DESCRIPTION (provided by applicant): Ca2+ is involved in every aspect of cellular life. Ca2+-activated ion channels, mainly Ca2+-activated K+ (KCa) channels, Ca2+-activated Cl- channels (CaCC) and Ca2+-activated non-selective cation (CAN channels), sense changes of internal Ca2+ level and actively regulate membrane excitability, ion homeostasis and downstream cell signaling cascade. These channels are abundantly expressed and actively involved in the physiology of the circulatory and nervous systems, and have been linked to pathophysiology of stroke and many neurological disorders, such as epilepsy, pain, and movement disorders including ataxia and tremor. Compared with KCa channels, CaCCs and CANs are much less understood mainly due to the difficulties involved in their molecular identification. In 2008, our laboratory identified that TMEM16A and 16B in the TMEM16 family form the long- sought CaCCs. I recently demonstrated that TMEM16F, instead of being a CaCC, forms a novel CAN channel with small single channel conductance (SCAN) and minimal anion permeability. Our in vitro and in vivo experiments further illustrate that TMEM16F-SCAN channels are required for lipid scrambling in platelets during blood coagulation and TMEM16F knockout mice exhibit bleeding defects and protection in carotid artery thrombosis associated with platelet deficiency in Ca2+-dependent phosphatidylserine (PS) exposure. The focus of this proposal is to define the molecular properties of Ca2+-activated TMEM16 channels and their cellular functions in platelets and in cerebellar Purkinje cells. In Aim I, I will pinpoint the key residues that are important for ion selectivity and Ca2+ binding to understand the molecular mechanisms underlying the functions of TMEM16 channels. In Aim II, I will investigate the physiological functions of the TMEM16F-SCAN channels in platelets and cerebellar Purkinje cells using a combination of electrophysiology and in vitro/in vivo imaging techniques. Studies of this proposal will facilitate the understanding of TMEM16 channels at the molecular level, help define their physiological functions, and provide insights to develop new therapeutics to target these channels to prevent and treat neurological disorders and stroke.

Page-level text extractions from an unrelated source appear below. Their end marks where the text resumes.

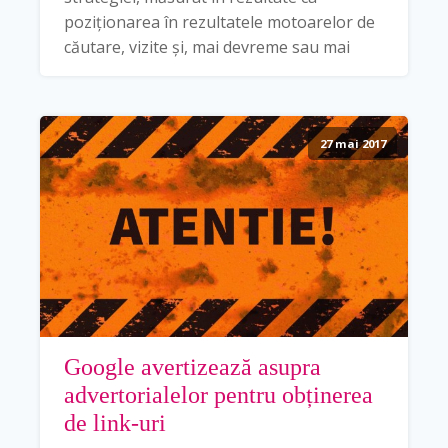
poziționarea în rezultatele motoarelor de
căutare, vizite și, mai devreme sau mai
27 mai 2017
Google avertizează asupra
advertorialelor pentru obținerea
de link-uri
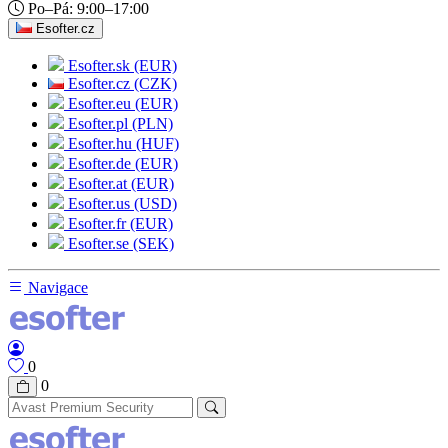
Po–Pá: 9:00–17:00
Esofter.cz
Esofter.sk (EUR)
Esofter.cz (CZK)
Esofter.eu (EUR)
Esofter.pl (PLN)
Esofter.hu (HUF)
Esofter.de (EUR)
Esofter.at (EUR)
Esofter.us (USD)
Esofter.fr (EUR)
Esofter.se (SEK)
Navigace
0
0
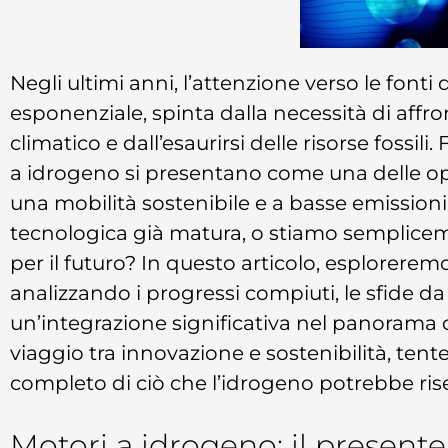
Negli ultimi anni, l’attenzione verso le fonti
esponenziale, spinta dalla necessità di affr
climatico e dall’esaurirsi delle risorse fossili
a idrogeno si presentano come una delle op
una mobilità sostenibile e a basse emissioni
tecnologica già matura, o stiamo semplice
per il futuro? In questo articolo, esplorerem
analizzando i progressi compiuti, le sfide da
un’integrazione significativa nel panorama d
viaggio tra innovazione e sostenibilità, ten
completo di ciò che l’idrogeno potrebbe ris
Motori a idrogeno: il presente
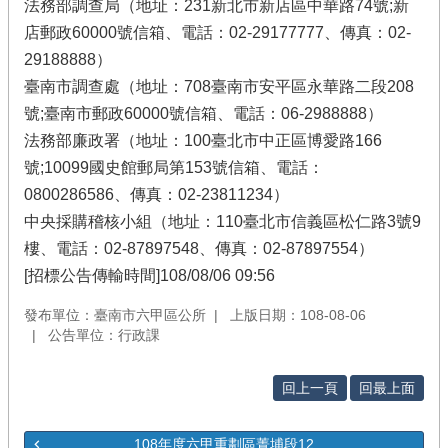
法務部調查局（地址：231新北市新店區中華路74號;新
店郵政60000號信箱、電話：02-29177777、傳真：02-
29188888）
臺南市調查處（地址：708臺南市安平區永華路二段208
號;臺南市郵政60000號信箱、電話：06-2988888）
法務部廉政署（地址：100臺北市中正區博愛路166
號;10099國史館郵局第153號信箱、電話：
0800286586、傳真：02-23811234）
中央採購稽核小組（地址：110臺北市信義區松仁路3號9
樓、電話：02-87897548、傳真：02-87897554）
[招標公告傳輸時間]108/08/06 09:56
發布單位：臺南市六甲區公所
上版日期：108-08-06
公告單位：行政課
回上一頁
回最上面
108年度六甲重劃區菁埔段12...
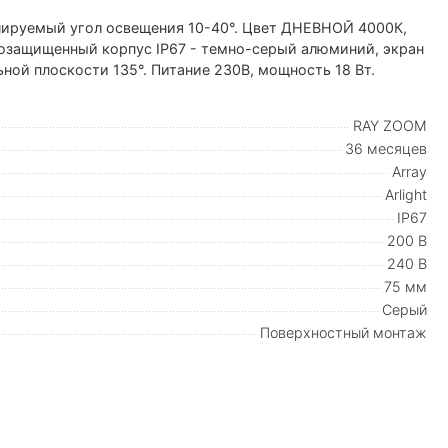
лируемый угол освещения 10-40°. Цвет ДНЕВНОЙ 4000К,
агозащищенный корпус IP67 - темно-серый алюминий, экран
ьной плоскости 135°. Питание 230В, мощность 18 Вт.
RAY ZOOM
36 месяцев
Array
Arlight
IP67
200 В
240 В
75 мм
Серый
Поверхностный монтаж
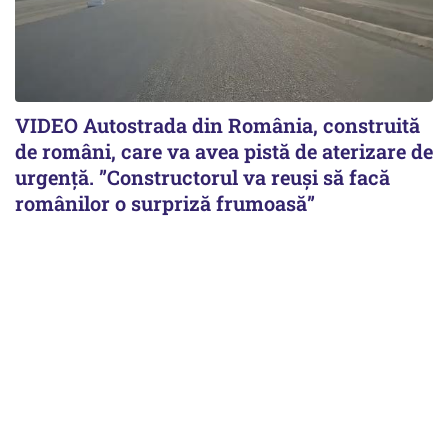
VIDEO Autostrada din România, construită
de români, care va avea pistă de aterizare de
urgență. ”Constructorul va reuși să facă
românilor o surpriză frumoasă”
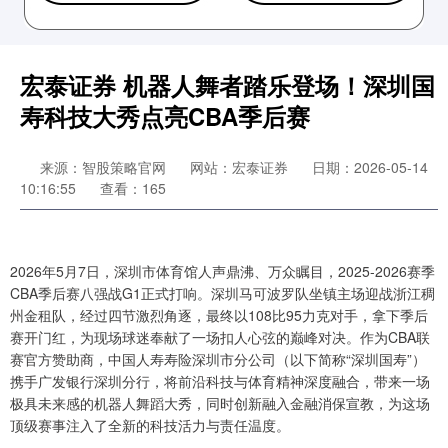
宏泰证券 机器人舞者踏乐登场！深圳国
寿科技大秀点亮CBA季后赛
来源：智股策略官网
网站：宏泰证券
日期：2026-05-14
10:16:55
查看：165
2026年5月7日，深圳市体育馆人声鼎沸、万众瞩目，2025-2026赛季
CBA季后赛八强战G1正式打响。深圳马可波罗队坐镇主场迎战浙江稠
州金租队，经过四节激烈角逐，最终以108比95力克对手，拿下季后
赛开门红，为现场球迷奉献了一场扣人心弦的巅峰对决。作为CBA联
赛官方赞助商，中国人寿寿险深圳市分公司（以下简称“深圳国寿”）
携手广发银行深圳分行，将前沿科技与体育精神深度融合，带来一场
极具未来感的机器人舞蹈大秀，同时创新融入金融消保宣教，为这场
顶级赛事注入了全新的科技活力与责任温度。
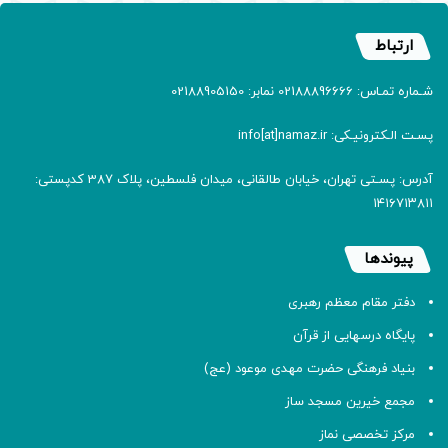
ارتباط
شـماره تمـاس: 02188896666 نمابر: 02188905150
پسـت الـکترونیـکی: info[at]namaz.ir
آدرس: پسـتی تهران، خیابان طالقانی، میدان فلسطین، پلاک 387 کدپستی:
۱۴۱۶۷۱۳۸۱۱
پیوندها
دفتر مقام معظم رهبری
پایگاه درسهایی از قرآن
بنیاد فرهنگی حضرت مهدی موعود (عج)
مجمع خیرین مسجد ساز
مرکز تخصصی نماز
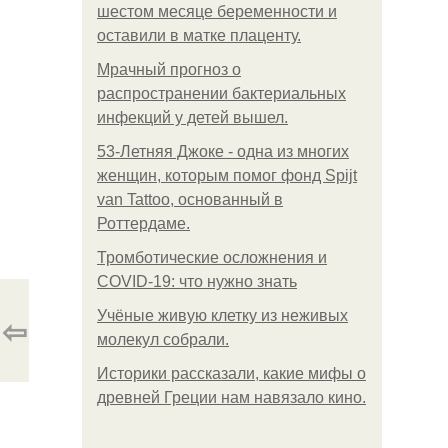
шестом месяце беременности и
оставили в матке плаценту.
Мрачный прогноз о
распространении бактериальных
инфекций у детей вышел.
53-Летняя Джоке - одна из многих
женщин, которым помог фонд Spijt
van Tattoo, основанный в
Роттердаме.
Тромботические осложнения и
COVID-19: что нужно знать
Учёные живую клетку из неживых
⇦
молекул собрали.
Историки рассказали, какие мифы о
древней Греции нам навязало кино.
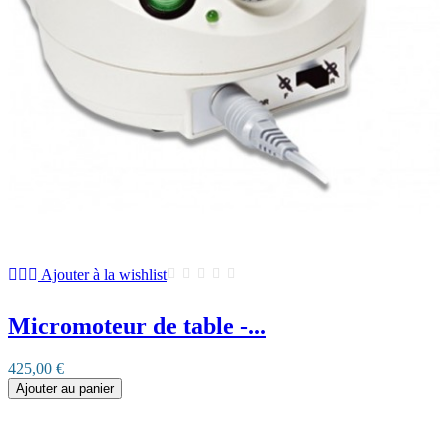
Ajouter à la wishlist
Micromoteur de table -...
425,00 €
Ajouter au panier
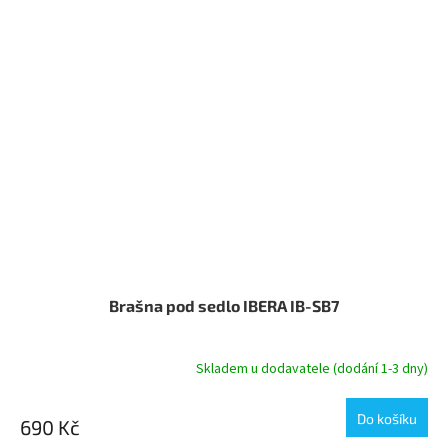
Brašna pod sedlo IBERA IB-SB7
Skladem u dodavatele (dodání 1-3 dny)
Do košíku
690 Kč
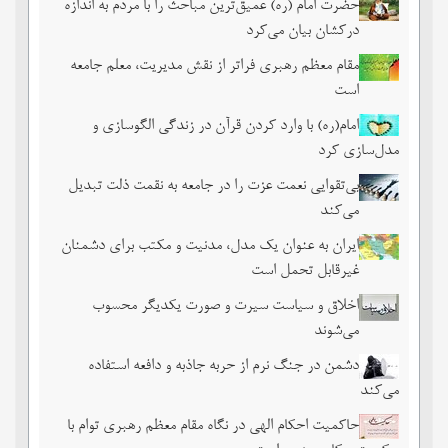
حضرت امام (ره) عمیق‌ترین مباحث را با مردم به اندازه
درکشان بیان می‌کرد
مقام معظم رهبری فراتر از نقش مدیریت، معلم جامعه
است
امام(ره) با وارد کردن قرآن در زندگی الگوسازی و
مدل‌سازی کرد
بی‌تقوایی نعمت عزت را در جامعه به نقمت ذلت تبدیل
می‌کند
ایران به عنوان یک مدل، مدنیت و مکتب برای دشمنان
غیرقابل تحمل است
اخلاق و سیاست سیرت و صورت یکدیگر محسوب
می‌شوند
دشمن در جنگ نرم از حربه جاذبه و دافعه استفاده
می‌کند
حاکمیت احکام الهی در نگاه مقام معظم رهبری توام با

描述（由申请人提供）：Ca2+参与细胞寿命的各个方面。 Ca2+激活的离子通道，主要是Ca2+激活的K+（KCA）通道，Ca2+激活的CL-通道（CACC）和Ca2+激活的非选择性阳离子（CAN通道），感知内部Ca2+水平的变化，并在膜上稳态和下层稳定性调节膜稳定性，并调节膜稳态和下层的casscadeScadeScadeScadeScadeScade cascade。这些渠道大量表达并积极参与循环系统和神经系统的生理学，并与中风的病理生理学以及许多神经系统疾病有关，例如癫痫，疼痛和运动障碍，包括共济失调和震颤。与KCA通道相比，CACC和罐子的理解少得多，主要是由于其分子鉴定涉及的困难。 2008年，我们的实验室确定TMEM16A和TMEM16家族中的16B构成了长期寻求的CACC。我最近证明，TMEM16F而不是作为CACC，而是形成具有小型单通道电导（SCAN）和最小阴离子渗透性的小型CAN通道。我们的体外和体内实验进一步说明，在血液凝结过程中，脂质在血小板中杂乱和TMEM16F敲除小鼠在血小板中的脂质需要出血缺陷，并且在CAROTID动脉血栓形成中表现出出血的缺陷，并且与CA2+依赖性磷酸磷酸磷酸磷酸化磷酸化（ps）相关。该建议的重点是定义Ca2+活化的TMEM16通道的分子特性及其在血小板和小脑Purkinje细胞中的细胞功能。在目标I中，我将确定对离子选择性和Ca2+结合至关重要的关键残基，以了解TMEM16通道功能的分子机制。在AIM II中，我将使用电生理学和体外/体内成像技术的组合研究血小板和小脑Purkinje细胞中TMEM16F扫描通道的生理功能。对该建议的研究将有助于在分子水平上了解TMEM16通道，有助于定义其生理功能，并提供见解以开发新的治疗剂以靶向这些通道以预防和治疗神经系统疾病和中风。